3) Steve Rider steps away, and the grid tips its cap
Veteran broadcaster Steve Rider retired after the Oulton Park BTCC round in June, bringing a measured voice and decades of race-day cadence to a close. Diagnosed with prostate cancer in 2023, Rider chose his exit with the same calm he brought to air. Lando Norris was among those paying tribute—another cross-generational nod in a season he owned on track.
2) Ferrari’s flexi-wing fiasco at Le Mans
Weeks after F1 introduced a tightened technical directive on flexi-wings, Ferrari’s 499P was disqualified from the Le Mans 24 Hours in the hypercar class. The culprit: four missing bolts from the rear-wing support mechanism, which meant the car failed deflection tests. A brutal, immediate DQ for the factory crew of Antonio Fuoco, Miguel Molina and Nicklas Nielsen—and a stark lesson in the margins that define modern endurance racing.
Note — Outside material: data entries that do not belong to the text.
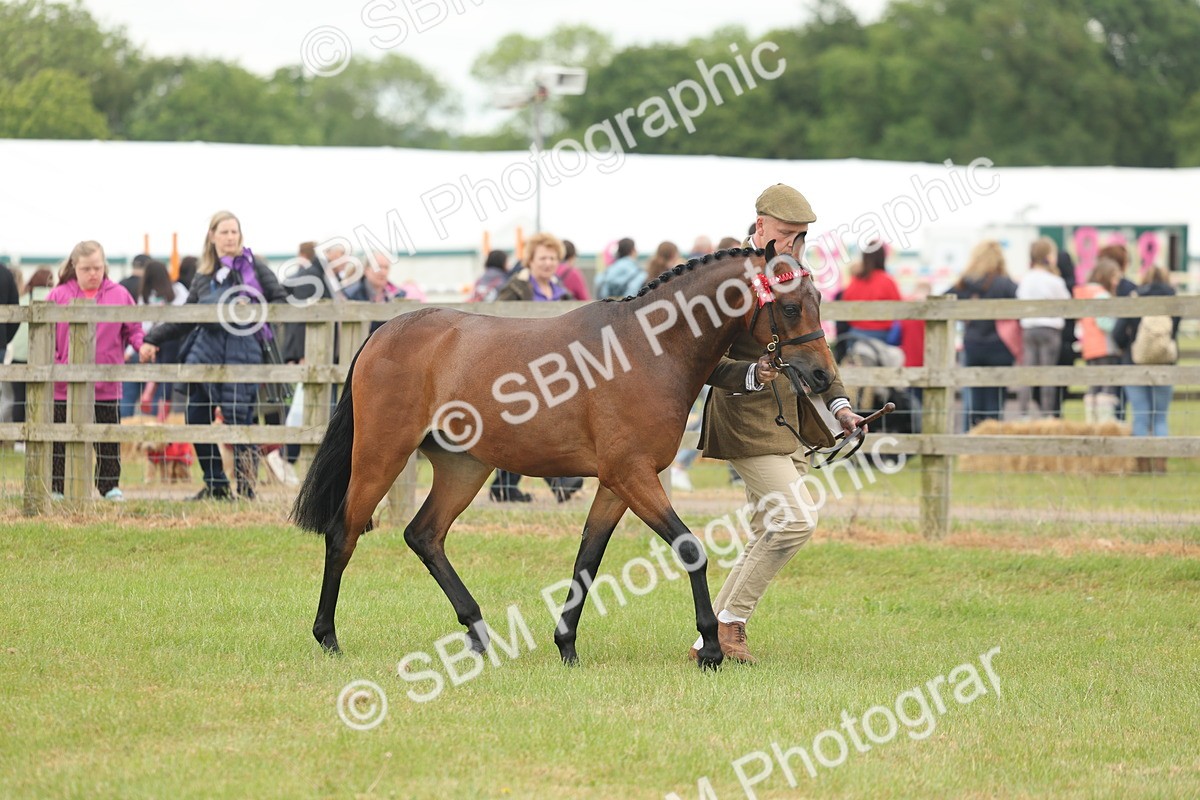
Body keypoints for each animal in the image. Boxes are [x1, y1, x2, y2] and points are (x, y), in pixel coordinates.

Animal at [291, 242, 840, 670]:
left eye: (816, 300)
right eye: (791, 307)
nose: (821, 377)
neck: (649, 348)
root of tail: (384, 332)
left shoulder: (617, 484)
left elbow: (588, 559)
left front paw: (567, 644)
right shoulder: (633, 475)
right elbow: (690, 549)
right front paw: (710, 648)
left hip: (464, 466)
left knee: (424, 535)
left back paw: (479, 633)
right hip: (381, 455)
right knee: (343, 534)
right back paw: (328, 637)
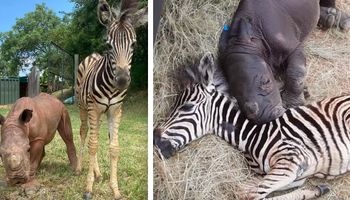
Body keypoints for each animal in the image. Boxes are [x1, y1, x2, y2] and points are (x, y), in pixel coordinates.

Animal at [76, 0, 147, 199]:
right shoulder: (93, 108)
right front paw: (88, 188)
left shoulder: (115, 110)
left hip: (100, 113)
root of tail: (92, 54)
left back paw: (98, 172)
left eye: (134, 45)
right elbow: (93, 145)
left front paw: (115, 189)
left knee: (95, 134)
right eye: (108, 45)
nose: (122, 80)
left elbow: (114, 148)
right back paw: (79, 168)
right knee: (84, 132)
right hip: (83, 107)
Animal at [154, 52, 350, 199]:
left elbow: (247, 193)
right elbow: (253, 189)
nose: (155, 142)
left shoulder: (291, 161)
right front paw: (315, 189)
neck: (252, 135)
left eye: (186, 107)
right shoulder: (294, 173)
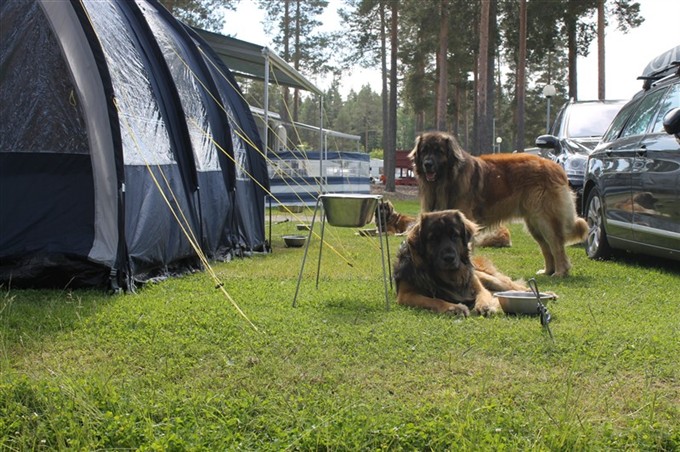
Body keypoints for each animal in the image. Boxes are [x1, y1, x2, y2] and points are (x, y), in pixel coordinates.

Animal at [410, 132, 588, 276]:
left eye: (438, 151)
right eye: (424, 150)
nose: (427, 164)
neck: (446, 180)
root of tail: (556, 167)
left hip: (545, 219)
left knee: (556, 245)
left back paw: (560, 272)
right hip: (534, 223)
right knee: (546, 247)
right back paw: (547, 271)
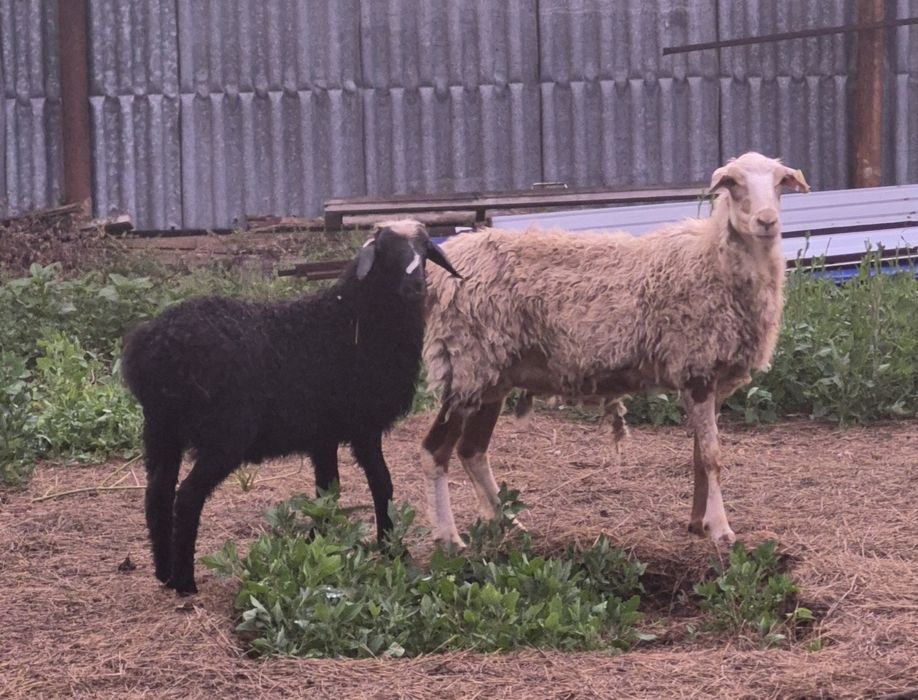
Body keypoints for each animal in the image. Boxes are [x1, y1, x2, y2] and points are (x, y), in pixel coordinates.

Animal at [122, 220, 461, 595]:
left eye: (425, 249)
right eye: (385, 251)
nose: (415, 286)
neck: (351, 317)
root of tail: (153, 344)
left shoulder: (323, 435)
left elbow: (327, 491)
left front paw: (320, 542)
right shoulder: (364, 426)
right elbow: (381, 483)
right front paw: (392, 548)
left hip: (160, 428)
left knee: (157, 494)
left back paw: (164, 574)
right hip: (224, 434)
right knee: (187, 496)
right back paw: (185, 582)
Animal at [420, 152, 810, 547]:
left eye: (780, 182)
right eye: (733, 183)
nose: (767, 221)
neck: (711, 258)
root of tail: (443, 265)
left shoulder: (708, 376)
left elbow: (700, 456)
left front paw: (697, 523)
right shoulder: (696, 367)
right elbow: (713, 456)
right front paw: (721, 529)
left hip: (492, 375)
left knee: (472, 450)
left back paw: (508, 523)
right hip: (467, 364)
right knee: (436, 450)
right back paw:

1) Brundle’s OBE—and a royal gridwalk tease
Martin Brundle received an OBE in the New Year’s Honours and collected it at Windsor from the Prince of Wales. Naturally, that sparked one question around Sky’s trucks: would Prince William join Brundle for a Silverstone gridwalk cameo? Karun Chandhok threw kindling on the fire with a cheeky nudge. The idea of royalty weaving between tyre blankets and brake ducts? Very 2025.
And the season that framed it all?
Norris was the story that mattered most, the first-time world champion with McLaren’s star on his helmet and a paddock nodding in approval. Verstappen, a four-time champion, found out how thin the margins can be when the points police come knocking. Hamilton discovered the long road back with Ferrari is exactly that: long. And Red Bull navigated a year of turbulence off track as much as on it.
If 2026 needs a template, it’s this: keep the edges sharp, keep the gloves off, and don’t forget to tighten the bolts.